<<<<

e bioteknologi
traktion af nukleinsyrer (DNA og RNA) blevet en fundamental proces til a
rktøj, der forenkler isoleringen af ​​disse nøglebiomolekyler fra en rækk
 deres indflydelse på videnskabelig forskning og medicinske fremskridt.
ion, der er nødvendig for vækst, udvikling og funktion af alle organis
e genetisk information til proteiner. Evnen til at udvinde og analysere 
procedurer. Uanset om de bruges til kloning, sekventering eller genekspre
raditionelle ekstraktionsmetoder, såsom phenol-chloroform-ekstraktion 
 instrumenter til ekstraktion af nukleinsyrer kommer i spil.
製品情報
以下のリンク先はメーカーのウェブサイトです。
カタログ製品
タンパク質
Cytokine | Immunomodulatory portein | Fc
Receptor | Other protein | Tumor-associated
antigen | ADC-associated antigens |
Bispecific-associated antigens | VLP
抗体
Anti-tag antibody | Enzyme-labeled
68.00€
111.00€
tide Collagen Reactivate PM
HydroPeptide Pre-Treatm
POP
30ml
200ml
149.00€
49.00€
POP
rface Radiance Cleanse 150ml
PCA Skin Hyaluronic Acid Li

>>>>
<<<<

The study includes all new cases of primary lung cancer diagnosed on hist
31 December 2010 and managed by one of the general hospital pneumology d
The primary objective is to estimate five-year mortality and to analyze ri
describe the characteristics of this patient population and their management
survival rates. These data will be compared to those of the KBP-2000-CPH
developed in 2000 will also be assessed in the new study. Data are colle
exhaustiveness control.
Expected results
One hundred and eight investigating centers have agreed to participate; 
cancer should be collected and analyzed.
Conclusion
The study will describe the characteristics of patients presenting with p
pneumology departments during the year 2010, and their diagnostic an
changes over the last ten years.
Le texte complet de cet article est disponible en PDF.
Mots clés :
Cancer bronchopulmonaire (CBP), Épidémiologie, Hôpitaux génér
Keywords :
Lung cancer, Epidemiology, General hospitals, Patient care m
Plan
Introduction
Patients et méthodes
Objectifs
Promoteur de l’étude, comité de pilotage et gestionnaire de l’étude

>>>>

BRIEF -
Using the entries above, repeat only the lines from the one containing "procedurer. Uanset om" through the one containing "PCA Skin Hyaluronic Acid Li", end lines included.

RESULT FOR THIS EXERCISE -
procedurer. Uanset om de bruges til kloning, sekventering eller genekspre
raditionelle ekstraktionsmetoder, såsom phenol-chloroform-ekstraktion 
 instrumenter til ekstraktion af nukleinsyrer kommer i spil.
製品情報
以下のリンク先はメーカーのウェブサイトです。
カタログ製品
タンパク質
Cytokine | Immunomodulatory portein | Fc
Receptor | Other protein | Tumor-associated
antigen | ADC-associated antigens |
Bispecific-associated antigens | VLP
抗体
Anti-tag antibody | Enzyme-labeled
68.00€
111.00€
tide Collagen Reactivate PM
HydroPeptide Pre-Treatm
POP
30ml
200ml
149.00€
49.00€
POP
rface Radiance Cleanse 150ml
PCA Skin Hyaluronic Acid Li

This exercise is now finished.